08.08.21
19:45Keyifli okumalar, medyaya göz atmayı unutmayın!
Grubun diğer üyelerine de arkadan sessizce yaklaşan ve en kötü kâbuslarına bir süreliğine can veren kızıl büyücü etrafta sinsice dolanıyordu.
Diğerleriyle pek de kişisel bir derdi yoktu. Özel olarak istediği tek kişi Tony Stark'tı. Daha küçücük bir kız çocuğuyken, ikiz kardeşiyle birlikte günlerce "Stark Endüstrileri"ne ait füzeye bakarak öleceği zamanı beklemişti.
Ölmeyi beklemek hiçbir insan psikolojisi için konusu bile edilecek türden bir şey değilken bir çocuk için çok daha fazlasıydı. Evi yıkılmış, ailesi can vermişti. Tony o füzeyi yapmasaydı, o gün en sevdiği sitcom dizisini ailesiyle beraber izlemeye devam edeceklerdi. Babasıyla annesi birbirlerine aşkla bakarken, Pietro 'Yine mi sitcom Wanda?' diye baygınlıkla söylenip bir süre sonra o da ilgisini diziye yoğunlaştıracak, kendisi ise çoktan ekrana kilitlenmiş olacaktı. Tabii bu senaryoya çok daha uzaktı yaşananlar...

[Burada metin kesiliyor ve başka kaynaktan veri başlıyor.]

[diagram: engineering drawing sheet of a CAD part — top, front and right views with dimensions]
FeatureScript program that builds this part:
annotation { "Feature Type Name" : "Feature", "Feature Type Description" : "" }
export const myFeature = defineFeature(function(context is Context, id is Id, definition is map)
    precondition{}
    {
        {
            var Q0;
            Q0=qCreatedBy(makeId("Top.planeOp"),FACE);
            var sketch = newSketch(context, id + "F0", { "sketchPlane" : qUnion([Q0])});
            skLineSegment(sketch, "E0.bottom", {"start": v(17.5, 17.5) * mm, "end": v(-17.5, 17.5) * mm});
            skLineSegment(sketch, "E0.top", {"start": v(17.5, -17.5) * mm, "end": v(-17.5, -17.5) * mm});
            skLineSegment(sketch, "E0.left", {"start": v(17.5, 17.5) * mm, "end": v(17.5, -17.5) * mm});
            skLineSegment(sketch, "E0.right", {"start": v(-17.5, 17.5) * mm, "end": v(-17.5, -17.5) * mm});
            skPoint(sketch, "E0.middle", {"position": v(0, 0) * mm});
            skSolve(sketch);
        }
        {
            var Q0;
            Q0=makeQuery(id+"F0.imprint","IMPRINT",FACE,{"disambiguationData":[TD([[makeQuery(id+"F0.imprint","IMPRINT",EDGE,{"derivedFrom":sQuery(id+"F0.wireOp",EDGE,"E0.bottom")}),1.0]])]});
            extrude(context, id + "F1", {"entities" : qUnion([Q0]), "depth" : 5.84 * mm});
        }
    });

Avengers ekibi Bruce Banner hariç tam takım hâlde, yerleşkenin dışında toplanmış tetikte bekliyorlardı. Hulk formundan çıkan Bruce, yorgun düşmüş ve olaylardan habersiz şekilde jette baygınca yatıyordu. Etraftaki Hydra askerlerini temizlemişlerdi ama yetenekli ikizler onları huzursuz ediyordu. Hele ki tümüne gösterilen, en büyük korkularının bir kâbusa dönüşmüş hâllerinden sonra hepsinin dikkati dağılmıştı.
Okun etkisinden kurtulan Pietro, Wanda'yı bulmuştu. İkisinin planına göre çocuk, diğerlerini yara vermeden etkisiz hâle getirecek, kız ise Tony'le bizzat ilgilenecekti.
Planın, Pietro'ya düşen kısmına gerek kalmadan diğerleri Wanda tarafından etkisiz hâle getirilmişti. Kız, hepsinin hareket kabiliyetini neredeyse sıfıra indirmiş ve onları geçici felç etmişti. Thor'u bile.
"Seni lanet olası Dumbledore, her ne yaptıysan düzelt çabuk!" Natasha sinirli bir şekilde bağırıyordu.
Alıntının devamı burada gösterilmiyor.